:: 阅读材料 ::
::::

今天在某个项目中发现,客户端通过tcp从live555 rtsp server取数据,居然也会遇到丢包花屏问题。由于走tcp,可以排除网络丢包导致的,需要具体分析live555的代码看为什么tcp发送也会丢包。
live555中通过tcp发送rtp包的代码位于RTPInterface::sendRTPorRTCPPacketOverTCP
do {
u_int8_t framingHeader[4];
framingHeader[0] = '$';
framingHeader[1] = streamChannelId;
framingHeader[2] = (u_int8_t) ((packetSize&0xFF00)>>8);
framingHeader[3] = (u_int8_t) (packetSize&0xFF);
if (!sendDataOverTCP(socketNum, framingHeader, 4, False)) break;
if (!sendDataOverTCP(socketNum, packet, packetSize, True)) break;
#ifdef DEBUG_SEND
fprintf(stderr, "sendRTPorRTCPPacketOverTCP: completed\n"); fflush(stderr);
#endif
return True;
} while (0);
具体执行发送操作的是RTPInterface::sendDataOverTCP
int sendResult = send(socketNum, (char const*)data, dataSize, 0/*flags*/);
if (sendResult < (int)dataSize) {
// The TCP send() failed - at least partially.
unsigned numBytesSentSoFar = sendResult < 0 ? 0 : (unsigned)sendResult;
if (numBytesSentSoFar > 0 || (forceSendToSucceed && envir().getErrno() == EAGAIN)) {
// The OS's TCP send buffer has filled up (because the stream's bitrate has exceeded
// the capacity of the TCP connection!).
// Force this data write to succeed, by blocking if necessary until it does:
unsigned numBytesRemainingToSend = dataSize - numBytesSentSoFar;
#ifdef DEBUG_SEND
fprintf(stderr, "sendDataOverTCP: resending %d-byte send (blocking)\n", numBytesRemainingToSend); fflush(stderr);
#endif
makeSocketBlocking(socketNum, RTPINTERFACE_BLOCKING_WRITE_TIMEOUT_MS);
sendResult = send(socketNum, (char const*)(&data[numBytesSentSoFar]), numBytesRemainingToSend, 0/*flags*/);
if ((unsigned)sendResult != numBytesRemainingToSend) {
// The blocking "send()" failed, or timed out. In either case, we assume that the
// TCP connection has failed (or is 'hanging' indefinitely), and we stop using it
// (for both RTP and RTP).

::::

:: 提供数据 ::
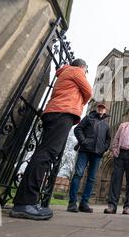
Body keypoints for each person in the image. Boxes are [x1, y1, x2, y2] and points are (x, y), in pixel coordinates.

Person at [9, 58, 92, 220]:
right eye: (86, 70)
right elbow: (88, 91)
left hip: (54, 111)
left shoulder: (65, 73)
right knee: (46, 155)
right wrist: (81, 101)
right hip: (63, 112)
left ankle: (26, 201)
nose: (86, 73)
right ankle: (25, 203)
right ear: (82, 66)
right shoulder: (76, 71)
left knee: (44, 154)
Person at [67, 103, 111, 213]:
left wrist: (104, 149)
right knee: (78, 174)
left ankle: (84, 203)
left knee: (91, 178)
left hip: (97, 153)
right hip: (85, 150)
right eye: (99, 107)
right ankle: (72, 203)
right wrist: (83, 141)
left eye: (103, 108)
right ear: (97, 109)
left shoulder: (106, 125)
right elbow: (78, 129)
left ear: (105, 111)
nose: (101, 109)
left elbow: (108, 139)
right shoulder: (88, 118)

::::

:: 练习 1 ::
在关于live555 TCP发送丢包的阅读材料中,列出sendRTPorRTCPPacketOverTCP代码里framingHeader数组四个元素各自被赋的值。
:: 练习 2 ::
根据关于live555 TCP发送丢包的阅读材料,具体执行发送操作的是哪个函数?
:: 练习 3 ::
接着关于live555 TCP发送丢包的这篇分析的最后一行往下续写。
这些条目是单独提供的材料,与阅读材料的内容无关。

:: 练习答案 1 ::
framingHeader[0]:'$'
framingHeader[1]:streamChannelId
framingHeader[2]:(u_int8_t) ((packetSize&0xFF00)>>8)
framingHeader[3]:(u_int8_t) (packetSize&0xFF)

:: 练习答案 2 ::
RTPInterface::sendDataOverTCP。

:: 练习答案 3 ::
// (If we kept using the socket here, the RTP or RTCP packet write would be in an
// incomplete, inconsistent state.)
#ifdef DEBUG_SEND
fprintf(stderr, "sendDataOverTCP: blocking send() failed (delivering %d bytes out of %d); closing socket %d\n", sendResult, numBytesRemainingToSend, socketNum); fflush(stderr);
#endif
removeStreamSocket(socketNum, 0xFF);
return False;
}
makeSocketNonBlocking(socketNum);
return True;
} else if (sendResult < 0 && envir().getErrno() != EAGAIN) {
// Because the "send()" call failed, assume that the socket is now unusable, so stop
// using it (for both RTP and RTCP):
removeStreamSocket(socketNum, 0xFF);
}
return False;
}
return True;
这段发送代码大概的意思是,首先会调用一次非阻塞的send。如果send返回大于0,且forceSendToSucceed为真,后面改为阻塞的send,超时时间为500ms,强制让剩余的部分也发送出去。但在windows中调试发现,非阻塞的send返回值要么就是dataSize,要么就是小于0,errno是EAGAIN,不会出现发送少于dataSize的情况,因此不会出现进入阻塞发送的情况。
send返回值小于0发生在tcp发送缓冲已经满了,或者tcp滑动窗已经满了的情况。先看一下live555是怎么设置tcp发送缓冲的
live555中修改发送缓冲大小的接口为setSendBufferTo和increaseSendBufferTo。live555中没有调用setSendBufferTo的地方,increaseSendBufferTo在OnDemandServerMediaSubsession
::getStreamParameters中有调用
unsigned streamBitrate;
FramedSource* mediaSource
= createNewStreamSource(clientSessionId, streamBitrate);
...
if (rtpGroupsock != NULL) {
// Try to use a big send buffer for RTP - at least 0.1 second of
// specified bandwidth and at least 50 KB
unsigned rtpBufSize = streamBitrate * 25 / 2; // 1 kbps * 0.1 s = 12.5 bytes
if (rtpBufSize < 50 * 1024) rtpBufSize = 50 * 1024;
increaseSendBufferTo(envir(), rtpGroupsock->socketNum(), rtpBufSize);
}
也就是说,会根据mediaSource估计的码率大小,设置0.1s数据所需要的buffer大小。而createNewStreamSource一般是我们派生的OnDemandServerMediaSubsession子类中实现的。以前没留意到这个估计的码率大小会影响发送缓冲,直接按照例子设置了一个90000的值。看了下代码,这个90000单位是kbps,对应的rtpBufSize是1,125,000,足够大了。既然可以排除tcp发送缓冲大小不够的问题,剩下就是tcp滑动窗已满的问题了,说明要么发送方发得太快,要么接收方回应ack太慢。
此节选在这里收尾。